Teks Bacaan:
□ □ □ □ □ □ □
Peran Santri Gelorakan Tasawwuf dalam Keseharian

Penulis: M. Izzul Aroby*

Riset yang dilakukan oleh Alvara Research Center pada Agustus 2019 yang dibukukan dalam Indonesia Moslem Report 2019 memaparkan bahwa ilmu fiqh dan muamalah merupakan fan ilmu keislaman yang dicari oleh mayoritas umat muslim Indonesia. Responden yang menyatakan membutuhkan ilmu fiqh sebanyak 58.2%, ilmu muamalah 54.6%, ilmu tarikh ( sejarah ) 28.3 % dan ilmu nahwu shorof 6.3%.

Paparan data di atas sekilas menunjukkan hal yang wajar, umat muslim membutuhkan proporsi pencarian ilmu fiqh sangat tinggi dikarenakan fiqh sebagai dasar melakukan ibadah. Apabila data tersebut diamati dengan saksama, terdapat satu kekosongan yaitu tidak terdapatnya ilmu tasawwuf sebagai salah satu fan ilmu keislaman yang dicari oleh mayoritas muslim Indonesia.

Tasawwuf menempati porsi penting dalam agama, dalam hadits yang masyhur dengan sebutan hadits Jibril diterangkan bahwa Agama Islam dibangun dari 3 pondasi, yaitu Islam, Iman dan Ihsan. Tasawuf lahir dari pengejawantahan Ihsan. Bahasa sederhananya tasawwuf adalah ilmu olah hati.

Ketua Mahasiswa Ahli Al Thoriqoh Al Mu’tabaroh Al Nahdliyyah DKI Jakarta, KH Ali Abdillah mengisahkan bahwa kolonial Belanda kesulitan menaklukkan pribumi nusantara karena muslim nusantara mengamalkan tarekat yang menjadi laku dari tasawwuf, sehingga pihak kolonial atas saran Snouck Hurgronje membuat propaganda untuk melarang laku tarekat (dikutip dari Nu Online).

(baca juga: Tahukah Anda Mengapa harus Ikuti 4 Mazhab)

Ulil Abshor Abdalla mengemukakan bahwa saat ini perlu adanya semangat untuk mengelorakan tasawwuf di era modern ini. Menurut kyai yang mengampu pengajian Ihya’ Ulumiddin secara daring ini, tasawwuf tidak hanya sebatas laku puasa, berdiam diri di rumah maupun menjauhi keramaian. Semua orang dapat mengamalkan tasawwuf sesuai konteksnya masing-masing karena tasawwuf bukan sesuatu yang dari luar, tetapi sesuatu yang dari dalam.
□ □ □ □ □ □ □
Yang Harus Dikerjakan: Tolong sebutkan berapa persen responden riset Alvara Research Center yang menyatakan membutuhkan ilmu fiqh menurut teks bacaan di atas.

Cuplikan Data:
□ □ □ □ □ □ □
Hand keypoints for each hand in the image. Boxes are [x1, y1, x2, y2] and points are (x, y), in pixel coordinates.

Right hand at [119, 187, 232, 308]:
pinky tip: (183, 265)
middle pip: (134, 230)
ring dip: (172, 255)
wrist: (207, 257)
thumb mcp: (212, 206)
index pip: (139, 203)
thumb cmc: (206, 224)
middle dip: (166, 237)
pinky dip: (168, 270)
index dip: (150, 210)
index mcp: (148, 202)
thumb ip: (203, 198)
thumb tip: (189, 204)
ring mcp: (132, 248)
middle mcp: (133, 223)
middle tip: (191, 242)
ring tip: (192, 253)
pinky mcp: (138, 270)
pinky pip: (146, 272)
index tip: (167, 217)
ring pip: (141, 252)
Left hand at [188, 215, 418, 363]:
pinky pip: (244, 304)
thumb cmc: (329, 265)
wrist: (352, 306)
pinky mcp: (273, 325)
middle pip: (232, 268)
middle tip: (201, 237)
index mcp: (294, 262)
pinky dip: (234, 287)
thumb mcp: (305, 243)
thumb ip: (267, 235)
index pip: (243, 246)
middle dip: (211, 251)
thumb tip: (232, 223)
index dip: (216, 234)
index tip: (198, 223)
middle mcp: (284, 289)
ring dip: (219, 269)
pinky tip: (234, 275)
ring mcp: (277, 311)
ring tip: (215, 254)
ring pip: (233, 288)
□ □ □ □ □ □ □
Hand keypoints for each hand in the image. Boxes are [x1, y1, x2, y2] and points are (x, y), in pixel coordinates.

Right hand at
□ □ □ □ □ □ □
Penyelesaian Masalah: 58.2%